**Problem description**. Give again, exactly, every line of the entries below from the one that has "stapler: none [1588,1001,1672,1035]" to the last.
(Supplied data Opens)
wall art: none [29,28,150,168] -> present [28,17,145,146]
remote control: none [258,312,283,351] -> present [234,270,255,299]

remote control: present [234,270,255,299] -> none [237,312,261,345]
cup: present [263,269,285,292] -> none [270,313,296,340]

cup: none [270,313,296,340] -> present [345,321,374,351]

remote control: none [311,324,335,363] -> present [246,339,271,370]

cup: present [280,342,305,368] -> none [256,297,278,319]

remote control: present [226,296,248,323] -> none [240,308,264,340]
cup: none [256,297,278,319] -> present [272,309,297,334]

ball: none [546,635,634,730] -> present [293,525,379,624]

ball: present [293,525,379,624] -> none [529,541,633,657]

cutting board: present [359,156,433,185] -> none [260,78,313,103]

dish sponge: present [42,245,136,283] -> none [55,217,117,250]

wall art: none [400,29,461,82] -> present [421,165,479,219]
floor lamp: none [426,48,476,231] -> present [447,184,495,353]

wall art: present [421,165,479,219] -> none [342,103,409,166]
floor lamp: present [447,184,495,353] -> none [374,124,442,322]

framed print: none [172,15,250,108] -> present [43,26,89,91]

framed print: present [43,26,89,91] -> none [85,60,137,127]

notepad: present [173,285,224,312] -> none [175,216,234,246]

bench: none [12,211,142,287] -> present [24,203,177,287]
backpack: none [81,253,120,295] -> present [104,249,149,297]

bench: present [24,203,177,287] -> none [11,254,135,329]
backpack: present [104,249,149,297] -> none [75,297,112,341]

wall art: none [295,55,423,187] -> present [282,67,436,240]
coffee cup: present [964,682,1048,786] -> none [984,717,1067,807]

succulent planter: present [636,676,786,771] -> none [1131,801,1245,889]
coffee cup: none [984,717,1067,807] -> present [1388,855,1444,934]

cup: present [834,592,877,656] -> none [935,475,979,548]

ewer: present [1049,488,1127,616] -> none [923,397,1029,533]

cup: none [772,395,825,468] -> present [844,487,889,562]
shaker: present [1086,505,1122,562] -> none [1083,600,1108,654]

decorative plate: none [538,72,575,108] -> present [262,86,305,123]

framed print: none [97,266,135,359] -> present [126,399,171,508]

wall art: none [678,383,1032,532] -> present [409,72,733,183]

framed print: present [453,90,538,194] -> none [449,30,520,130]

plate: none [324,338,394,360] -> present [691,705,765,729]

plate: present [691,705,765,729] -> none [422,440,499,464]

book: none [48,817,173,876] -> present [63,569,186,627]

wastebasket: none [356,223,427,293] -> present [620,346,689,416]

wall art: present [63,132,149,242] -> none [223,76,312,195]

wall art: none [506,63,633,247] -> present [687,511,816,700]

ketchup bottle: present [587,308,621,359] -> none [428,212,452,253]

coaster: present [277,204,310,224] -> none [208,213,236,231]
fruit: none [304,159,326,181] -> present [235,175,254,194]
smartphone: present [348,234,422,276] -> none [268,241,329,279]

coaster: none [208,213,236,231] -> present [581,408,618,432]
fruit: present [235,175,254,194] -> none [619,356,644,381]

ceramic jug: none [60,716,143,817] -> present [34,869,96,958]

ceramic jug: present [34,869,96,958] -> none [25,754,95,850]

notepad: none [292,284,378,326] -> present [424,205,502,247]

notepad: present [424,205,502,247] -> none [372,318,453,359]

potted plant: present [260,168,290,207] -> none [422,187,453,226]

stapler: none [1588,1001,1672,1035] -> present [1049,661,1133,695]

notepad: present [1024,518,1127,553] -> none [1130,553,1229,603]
(Supplied data Closes)
**Output of the exercise**.
stapler: none [1588,1001,1672,1035] -> present [1049,661,1133,695]

notepad: present [1024,518,1127,553] -> none [1130,553,1229,603]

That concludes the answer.